Pictures paired with source code:
--------------------

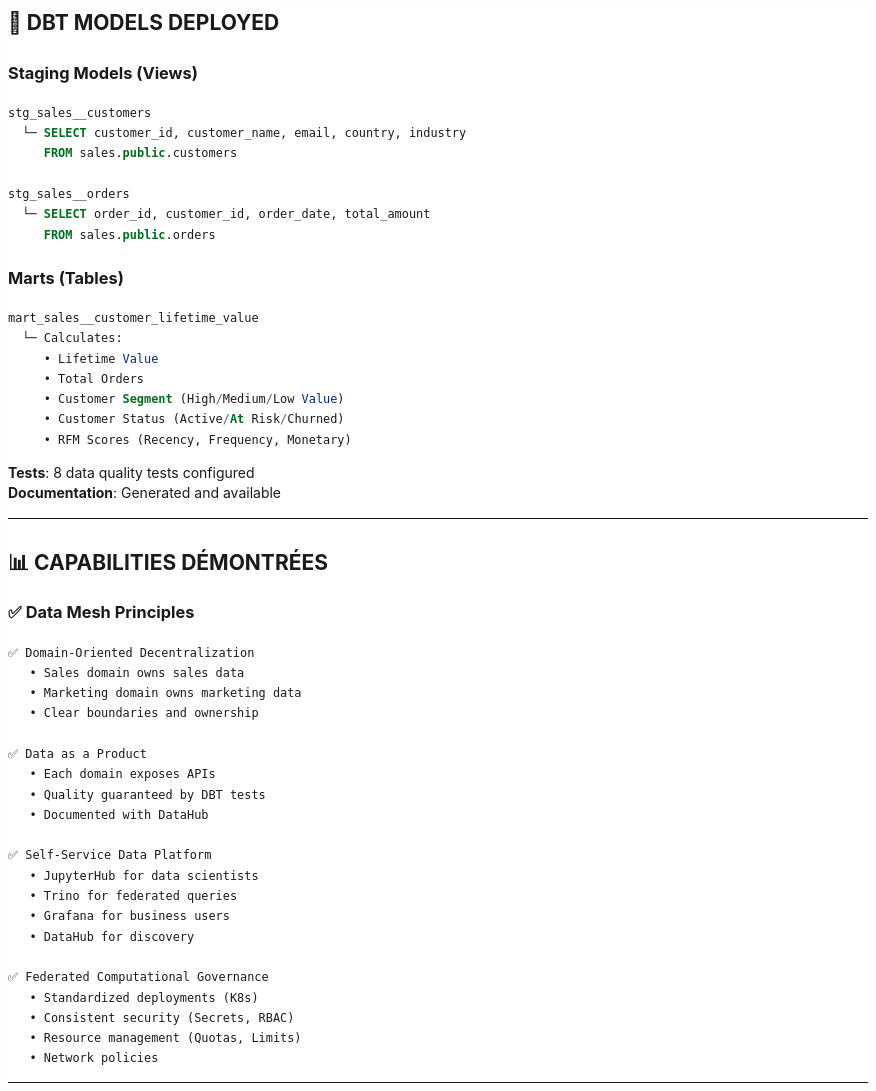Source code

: 
## 🔄 **DBT MODELS DEPLOYED**

### Staging Models (Views)
```sql
stg_sales__customers
  └─ SELECT customer_id, customer_name, email, country, industry
     FROM sales.public.customers

stg_sales__orders
  └─ SELECT order_id, customer_id, order_date, total_amount
     FROM sales.public.orders
```

### Marts (Tables)
```sql
mart_sales__customer_lifetime_value
  └─ Calculates:
     • Lifetime Value
     • Total Orders
     • Customer Segment (High/Medium/Low Value)
     • Customer Status (Active/At Risk/Churned)
     • RFM Scores (Recency, Frequency, Monetary)
```

**Tests**: 8 data quality tests configured  
**Documentation**: Generated and available

---

## 📊 **CAPABILITIES DÉMONTRÉES**

### ✅ **Data Mesh Principles**

```
✅ Domain-Oriented Decentralization
   • Sales domain owns sales data
   • Marketing domain owns marketing data
   • Clear boundaries and ownership

✅ Data as a Product
   • Each domain exposes APIs
   • Quality guaranteed by DBT tests
   • Documented with DataHub

✅ Self-Service Data Platform
   • JupyterHub for data scientists
   • Trino for federated queries
   • Grafana for business users
   • DataHub for discovery

✅ Federated Computational Governance
   • Standardized deployments (K8s)
   • Consistent security (Secrets, RBAC)
   • Resource management (Quotas, Limits)
   • Network policies
```

---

--------------------

### Brief
Images stay out; the entries above are to be printed exactly.

### Result
Source code

: 
## 🔄 **DBT MODELS DEPLOYED**

### Staging Models (Views)
```sql
stg_sales__customers
  └─ SELECT customer_id, customer_name, email, country, industry
     FROM sales.public.customers

stg_sales__orders
  └─ SELECT order_id, customer_id, order_date, total_amount
     FROM sales.public.orders
```

### Marts (Tables)
```sql
mart_sales__customer_lifetime_value
  └─ Calculates:
     • Lifetime Value
     • Total Orders
     • Customer Segment (High/Medium/Low Value)
     • Customer Status (Active/At Risk/Churned)
     • RFM Scores (Recency, Frequency, Monetary)
```

**Tests**: 8 data quality tests configured  
**Documentation**: Generated and available

---

## 📊 **CAPABILITIES DÉMONTRÉES**

### ✅ **Data Mesh Principles**

```
✅ Domain-Oriented Decentralization
   • Sales domain owns sales data
   • Marketing domain owns marketing data
   • Clear boundaries and ownership

✅ Data as a Product
   • Each domain exposes APIs
   • Quality guaranteed by DBT tests
   • Documented with DataHub

✅ Self-Service Data Platform
   • JupyterHub for data scientists
   • Trino for federated queries
   • Grafana for business users
   • DataHub for discovery

✅ Federated Computational Governance
   • Standardized deployments (K8s)
   • Consistent security (Secrets, RBAC)
   • Resource management (Quotas, Limits)
   • Network policies
```

---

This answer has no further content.